El desierto. ¿Qué tendrá, para ser un lugar, una situación, tan especial para los más importantes protagonistas de la Biblia?

Como el pueblo hebreo, encabezado por Moisés, que durante 40 años vagó por el desierto. ¿Qué dejaba atrás? Un trabajo de esclavos, denigrante, en pésimas condiciones de vida. Además, un pueblo bastante dividido, buscando cada cual sobrevivir como pueda, y habiendo abandonado muchos sus tradiciones, sus raíces, incluso su trato con Dios.

O como Elías, que, empeñado en luchar por una casa más justa, enfrentándose a los poderes políticos, que se aprovechaban del pueblo, denunciando las desigualdades sociales y la corrupción, al final… se vino abajo. El pueblo (los de arriba y los de abajo) se conformaban con lo que tenían, con su situación. Y hasta pensó que Dios no los escuchaba. Y se burlan de él, le desprecian. Y, deambulando, huye al desierto deseando morir. Es el cansancio y la desilusión de esas personas limpias, con valores que luchan, pero que acaban rindiéndose al no ver ningún fruto.

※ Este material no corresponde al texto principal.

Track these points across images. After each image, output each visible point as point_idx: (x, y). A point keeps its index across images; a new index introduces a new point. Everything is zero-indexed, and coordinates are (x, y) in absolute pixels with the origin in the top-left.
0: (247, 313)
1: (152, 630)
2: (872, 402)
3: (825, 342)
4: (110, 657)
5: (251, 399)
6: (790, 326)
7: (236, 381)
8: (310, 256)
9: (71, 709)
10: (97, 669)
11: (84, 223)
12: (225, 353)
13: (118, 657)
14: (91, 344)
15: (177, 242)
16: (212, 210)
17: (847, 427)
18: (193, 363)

O Juan el Bautista, que viendo una sociedad que ha cambiado al Dios de verdad por dioses a la carta, acomodándose a las costumbres y prácticas religiosas “vacías”, poniéndose un estilo de vida, individualista y egoísta, se marchará al desierto. Y si alguien quiere escucharle, tendrá que acercarse al desierto para encontrarlo.

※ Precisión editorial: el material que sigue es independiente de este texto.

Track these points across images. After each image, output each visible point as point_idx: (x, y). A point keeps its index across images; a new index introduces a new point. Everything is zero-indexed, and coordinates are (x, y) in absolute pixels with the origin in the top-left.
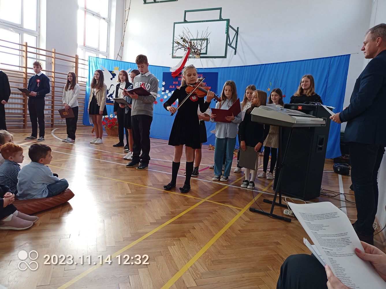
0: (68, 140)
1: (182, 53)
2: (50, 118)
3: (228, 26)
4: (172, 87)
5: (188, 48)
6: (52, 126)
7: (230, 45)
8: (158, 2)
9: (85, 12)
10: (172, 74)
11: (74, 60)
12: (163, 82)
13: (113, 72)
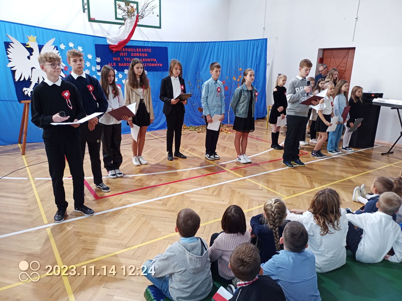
4: (113, 64)
12: (97, 58)
13: (28, 45)
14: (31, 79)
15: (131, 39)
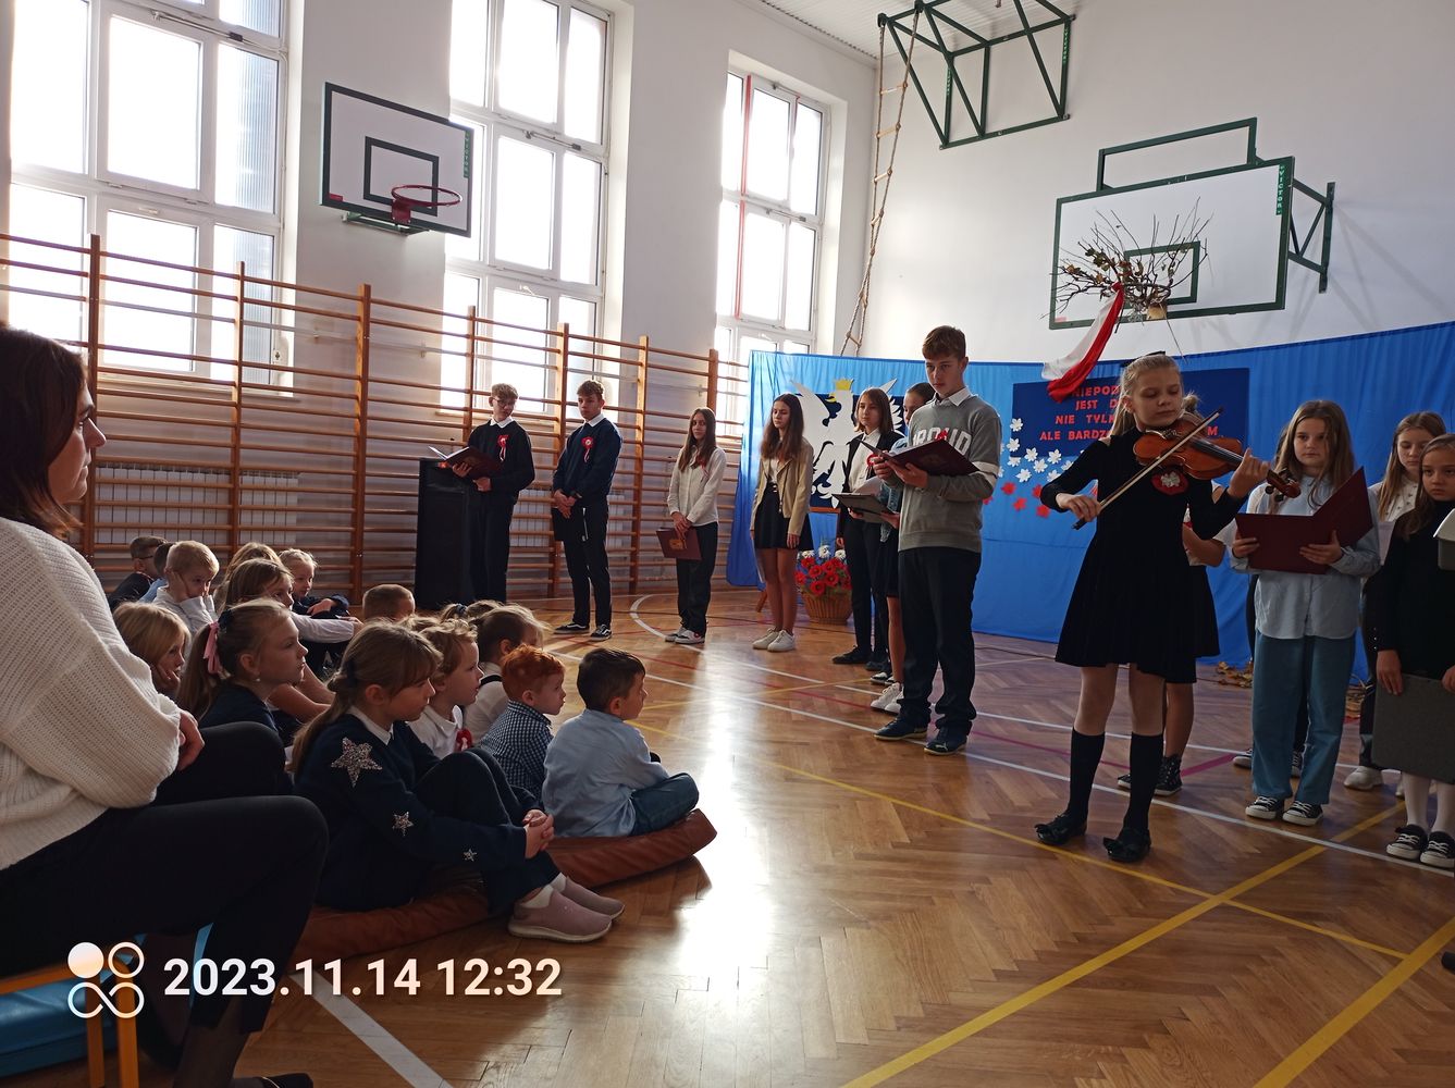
0: (683, 637)
1: (1094, 306)
2: (628, 562)
3: (1288, 183)
4: (1053, 436)
5: (1117, 287)
6: (633, 588)
7: (1298, 257)
8: (995, 134)
9: (742, 206)
10: (1051, 390)
11: (705, 367)
12: (1014, 420)
13: (832, 397)
14: (815, 465)
15: (1102, 358)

Moisés, Elías y Juan pensaron que era mejor arriesgarse e intentar hacer algo nuevo. Era necesario que cada cual se reencontrase a sí mismo. Y, como en el desierto no hay nada más que uno mismo y Dios, es el mejor lugar para plantearse un cambio para descubrir las propias tentaciones y enfrentarlas. Y, por eso mismo, no es un lugar para quedarse: el futuro, el horizonte marcan esa estación. Es una búsqueda de “conversión”, de cambio, para volver a enfrentarse a la vida.

Y, por eso mismo no consideramos el desierto meramente como un lugar, sino como una situación existencial. Un “pasar” un momento en la vida para adentrarnos en nosotros. Y, hoy, con una diferencia sustancial: llevamos casi un año en que el desierto ha venido a nosotros. No hemos tenido que ir a buscarlo. Y en muchos momentos de este tiempo, quizás, hemos sentido cansancio, desánimo, hemos notado a veces como si nuestra situación como comunidad humana se hubiera deteriorado, hemos vivido ausencia, a veces, definitiva, de cosas, de personas, de proyectos, de…

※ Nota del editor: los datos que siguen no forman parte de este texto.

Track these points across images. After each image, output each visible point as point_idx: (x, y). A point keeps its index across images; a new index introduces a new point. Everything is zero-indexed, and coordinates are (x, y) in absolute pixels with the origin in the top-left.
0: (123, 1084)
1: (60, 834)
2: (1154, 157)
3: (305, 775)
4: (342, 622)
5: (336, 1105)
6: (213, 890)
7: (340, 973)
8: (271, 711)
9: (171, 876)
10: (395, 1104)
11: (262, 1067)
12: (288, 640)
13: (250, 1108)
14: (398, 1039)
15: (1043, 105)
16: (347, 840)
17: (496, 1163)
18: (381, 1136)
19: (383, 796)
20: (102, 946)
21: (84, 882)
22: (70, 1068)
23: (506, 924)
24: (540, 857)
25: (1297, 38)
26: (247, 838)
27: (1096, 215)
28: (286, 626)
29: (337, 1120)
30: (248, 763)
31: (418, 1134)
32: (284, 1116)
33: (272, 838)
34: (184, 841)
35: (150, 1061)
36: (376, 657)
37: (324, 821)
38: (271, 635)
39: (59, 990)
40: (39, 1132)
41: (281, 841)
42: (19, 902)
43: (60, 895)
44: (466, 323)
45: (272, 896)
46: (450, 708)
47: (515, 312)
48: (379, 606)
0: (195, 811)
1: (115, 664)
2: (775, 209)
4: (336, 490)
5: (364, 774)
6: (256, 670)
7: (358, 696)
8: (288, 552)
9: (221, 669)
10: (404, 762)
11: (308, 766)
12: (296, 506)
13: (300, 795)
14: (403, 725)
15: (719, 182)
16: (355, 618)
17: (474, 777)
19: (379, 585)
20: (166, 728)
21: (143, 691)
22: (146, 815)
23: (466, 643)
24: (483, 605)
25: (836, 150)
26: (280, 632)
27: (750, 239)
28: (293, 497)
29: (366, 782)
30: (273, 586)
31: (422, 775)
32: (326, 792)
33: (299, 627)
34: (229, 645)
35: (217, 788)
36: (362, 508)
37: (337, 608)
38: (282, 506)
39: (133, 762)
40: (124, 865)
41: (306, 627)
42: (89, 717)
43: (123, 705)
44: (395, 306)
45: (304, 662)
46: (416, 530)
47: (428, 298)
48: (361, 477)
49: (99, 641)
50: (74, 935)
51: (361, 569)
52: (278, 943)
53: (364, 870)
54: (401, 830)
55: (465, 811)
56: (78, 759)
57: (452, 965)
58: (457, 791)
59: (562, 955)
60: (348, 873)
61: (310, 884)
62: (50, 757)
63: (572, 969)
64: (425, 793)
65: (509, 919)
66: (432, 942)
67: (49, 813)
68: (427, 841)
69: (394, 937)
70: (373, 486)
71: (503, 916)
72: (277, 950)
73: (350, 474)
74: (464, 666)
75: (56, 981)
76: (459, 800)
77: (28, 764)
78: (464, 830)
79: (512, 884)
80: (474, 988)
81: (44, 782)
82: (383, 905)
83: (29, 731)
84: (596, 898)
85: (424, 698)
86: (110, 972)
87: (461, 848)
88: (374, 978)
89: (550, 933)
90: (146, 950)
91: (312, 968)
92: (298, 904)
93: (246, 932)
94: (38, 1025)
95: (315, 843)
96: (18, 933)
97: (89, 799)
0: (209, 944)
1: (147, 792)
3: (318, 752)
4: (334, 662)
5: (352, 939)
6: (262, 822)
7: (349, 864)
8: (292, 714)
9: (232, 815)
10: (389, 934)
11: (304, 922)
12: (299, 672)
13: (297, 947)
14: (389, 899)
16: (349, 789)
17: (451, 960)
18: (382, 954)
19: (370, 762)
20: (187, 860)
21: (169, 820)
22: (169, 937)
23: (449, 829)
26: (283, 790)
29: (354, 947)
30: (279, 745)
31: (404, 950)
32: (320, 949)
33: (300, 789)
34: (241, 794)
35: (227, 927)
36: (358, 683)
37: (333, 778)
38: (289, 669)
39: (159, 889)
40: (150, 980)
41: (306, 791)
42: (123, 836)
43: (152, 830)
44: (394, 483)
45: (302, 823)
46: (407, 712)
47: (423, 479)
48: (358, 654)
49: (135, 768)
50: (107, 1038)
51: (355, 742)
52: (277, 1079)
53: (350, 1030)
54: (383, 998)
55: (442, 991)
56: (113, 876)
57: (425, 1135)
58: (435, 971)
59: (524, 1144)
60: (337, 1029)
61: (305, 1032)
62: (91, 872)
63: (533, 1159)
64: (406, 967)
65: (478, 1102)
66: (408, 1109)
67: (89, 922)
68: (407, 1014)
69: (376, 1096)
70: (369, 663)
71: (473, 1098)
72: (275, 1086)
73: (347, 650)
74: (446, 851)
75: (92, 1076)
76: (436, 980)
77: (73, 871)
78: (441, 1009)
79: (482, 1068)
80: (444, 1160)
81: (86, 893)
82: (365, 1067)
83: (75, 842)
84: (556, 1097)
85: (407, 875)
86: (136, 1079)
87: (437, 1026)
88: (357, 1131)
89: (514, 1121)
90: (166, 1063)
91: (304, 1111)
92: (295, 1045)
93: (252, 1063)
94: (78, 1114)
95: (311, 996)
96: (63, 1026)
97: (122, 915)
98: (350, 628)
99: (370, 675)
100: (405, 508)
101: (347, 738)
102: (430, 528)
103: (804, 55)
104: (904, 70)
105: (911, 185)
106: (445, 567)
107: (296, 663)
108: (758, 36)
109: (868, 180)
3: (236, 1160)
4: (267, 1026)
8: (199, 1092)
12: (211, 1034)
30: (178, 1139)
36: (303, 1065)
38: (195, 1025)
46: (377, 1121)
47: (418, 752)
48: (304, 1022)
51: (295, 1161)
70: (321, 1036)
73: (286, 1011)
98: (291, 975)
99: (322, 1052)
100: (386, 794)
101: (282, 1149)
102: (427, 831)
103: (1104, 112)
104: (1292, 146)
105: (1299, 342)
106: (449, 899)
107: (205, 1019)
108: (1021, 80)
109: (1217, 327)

¡Pues aprovechamos ahora el desierto cuaresmal en este aparente desierto de la vida! Nos hace falta una pizca de silencio para escuchar la voz de Dios. Podemos identificar nuestras tentaciones. Y disminuir esas cosas que nos impiden abrirnos de verdad a Dios. Y encontrarnos de verdad con Jesús. Moisés recibió la Alianza del mismo Dios en el Monte Sinaí. Elías lo descubrió en la brisa suave. Juan lo señaló entre la luz. ¿Y nosotros? ¿Seremos capaces en este tiempo de sentirle a él, de escuchar su voz, de dejar correr por todo nuestro cuerpo, como un escalofrío, su cálido sentimiento de Amor? Si lo logramos, el futuro, el horizonte abierto ante nosotros, lo abrazaremos llenos de vida y amor.

Que esta cuaresma, tiempo de desierto para el encuentro con Dios, nuestro corazón se abra a la voz del Señor.